PUPIL


Setelah lelah untuk menjadi diam-diam di depanku, kau pun datang dengan lantang. Menggebrak heningnya ruangan kaca ini dan semburkan asap rokok dari hisapanku mencecar berantakan ke udara.

Kau tidak banyak basa-basi, namun sangat hati-hati mengatakannya. Dapat kulihat seluruh keberanian terkumpul di pupil hitammu, yang dapat kupastikan telah berani menatap aku segarang itu. Setelah bertahun-tahun lamanya kau bahkan enggan untuk menemukan pupil mataku langsung dari milikmu.

“Aku sayang kamu!” serumu, tanpa jeda dan intonasi.

Seolah telah digugat oleh sesuatu yang mendalam dan tak punya cukup alasan untuk memendamnya lagi, kau semburkan begitu saja kata-kata itu di depanku yang masih terdiam terpaku dan sedikit melotot. Menatapmu, seakan tak percaya kau habis melakukan serangan di waktu yang bukan fajar!

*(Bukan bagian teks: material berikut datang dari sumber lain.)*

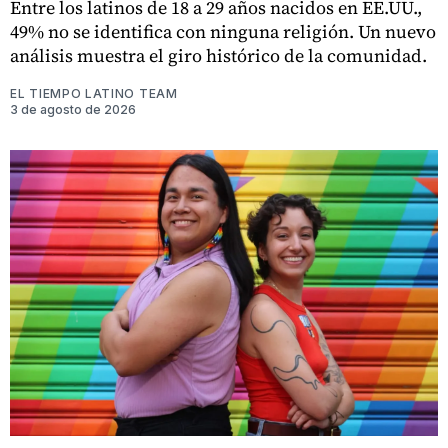
Entre los latinos de 18 a 29 años nacidos en EE.UU.,
49% no se identifica con ninguna religión. Un nuevo
análisis muestra el giro histórico de la comunidad.
EL TIEMPO LATINO TEAM
3 de agosto de 2026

Kau terengah-engah, perlahan matamu menurun, tak lagi menatap lurus ke mataku. Kau mengatur napas, dan aku percaya di momen itu kau tidak habis pikir apa yang baru saja kau lakukan. Aku percaya kau sedang berpikir dan mencoba mengingat darimana keberanian sebesar tadi datang. Menelan ludah, kau putuskan untuk kembali menatapku tanpa bicara apapun.

“Aku tahu itu,” sahutku pelan seolah menjawab pandangan matamu yang meminta jawaban melalui bicara bisu.

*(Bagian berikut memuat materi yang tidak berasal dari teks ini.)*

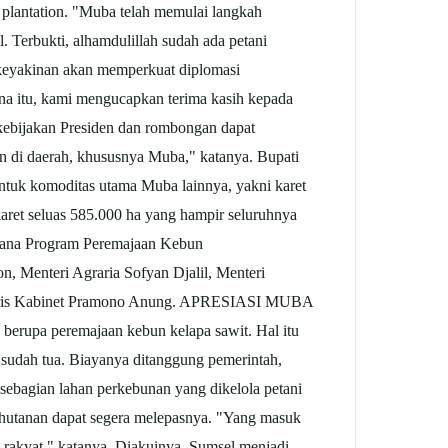
 plantation. "Muba telah memulai langkah
 Terbukti, alhamdulillah sudah ada petani
rkeyakinan akan memperkuat diplomasi
ena itu, kami mengucapkan terima kasih kepada
kebijakan Presiden dan rombongan dapat
 di daerah, khususnya Muba," katanya. Bupati
untuk komoditas utama Muba lainnya, yakni karet
aret seluas 585.000 ha yang hampir seluruhnya
erdana Program Peremajaan Kebun
, Menteri Agraria Sofyan Djalil, Menteri
rtaris Kabinet Pramono Anung. APRESIASI MUBA
n berupa peremajaan kebun kelapa
sawit
. Hal itu
sudah tua. Biayanya ditanggung pemerintah,
 sebagian lahan perkebunan yang dikelola petani
hutanan dapat segera melepasnya. "Yang masuk
k rakyat," katanya. Diakuinya, Sumsel menjadi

Kau menggaruk rambut yang sebenarnya tidak bisa digaruk, selagi terkekeh,

“Itu saja?” kau benar-benar merasa dongkol.

Aku tersenyum menatapmu. Lagi, satu caraku untuk merespon atau sesuatu dalam intonasiku ketika melafalkan bahasa sampai di pencernaanmu menjadi hal yang ‘mengerikan’.

“Aku tahu kau menyayangiku, dan itu bukan ‘saja’.” Ujarku.
Kau masih terkekeh sambil menatapku, gelengan kepalamu berulang kali membuatku tertawa. Aku menertawakan diriku sendiri yang tak tahu lagi bagaimana caranya menjelaskan padamu bahwa bukannya aku pongah atau menjadi judes. Hanya kuangkat kedua tangan dan bahu lalu kembali menghisap batang rokok yang masih setengah tersisa.

***

Malam ini bulan kecil. Ia begitu tinggi dan tak menyeramkan, namun tetap saja kekuatannya dahsyat. Lihat saja di sepanjang garis pantai ini aku masih bisa menyaksikan deburan ombak, pasir yang basah, pohon-pohon yang kurus kerontang di tanah lapang, dan sebongkah kayu lapuk bernama kursi.

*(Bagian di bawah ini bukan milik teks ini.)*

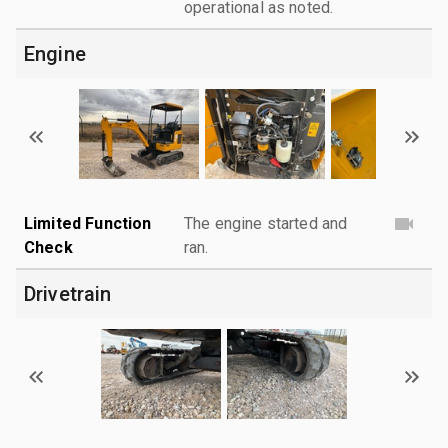
operational as noted.
Engine
Limited Function
The engine started and
Check
ran.
Drivetrain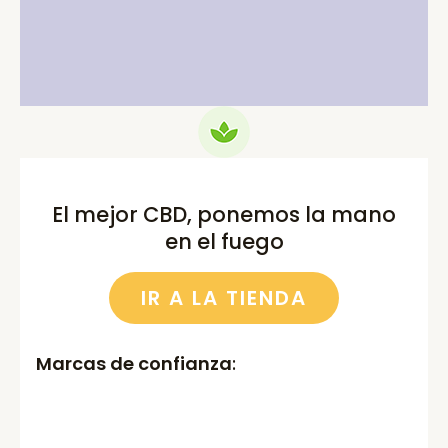
price
price
price
price
was:
is:
was:
is:
75.00€.
69.99€.
52.00€.
46.00€.
El mejor CBD, ponemos la mano
en el fuego
IR A LA TIENDA
Marcas de confianza
:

Bukan kali pertama kita ke sini bersama, tapi ini kali pertama kita ke sini setelah terjadi satu fase di antara kita berdua. Fase yang menjengkelkan tapi toh harus kita lakukan juga, fase yang memaksamu untuk mengeluarkan kata-kata lantang sepenuh keberanianmu itu, fase yang membuatku tidak bisa tenang karena sekali lagi aku tidak bisa membenarkan satu pun dari ini.

Tapi toh, aku manusia yang selalu mengaku kalah akan kuasa rasa. Aku tidak tahu bentuknya, aku tidak tahu rasaku, tapi begitu saja. Aku menikmati kamu. Tapi ketakutanku masih lebih besar. Ya, di balik segala tawa yang kau lihat, ketakutanku masih jauh lebih besar.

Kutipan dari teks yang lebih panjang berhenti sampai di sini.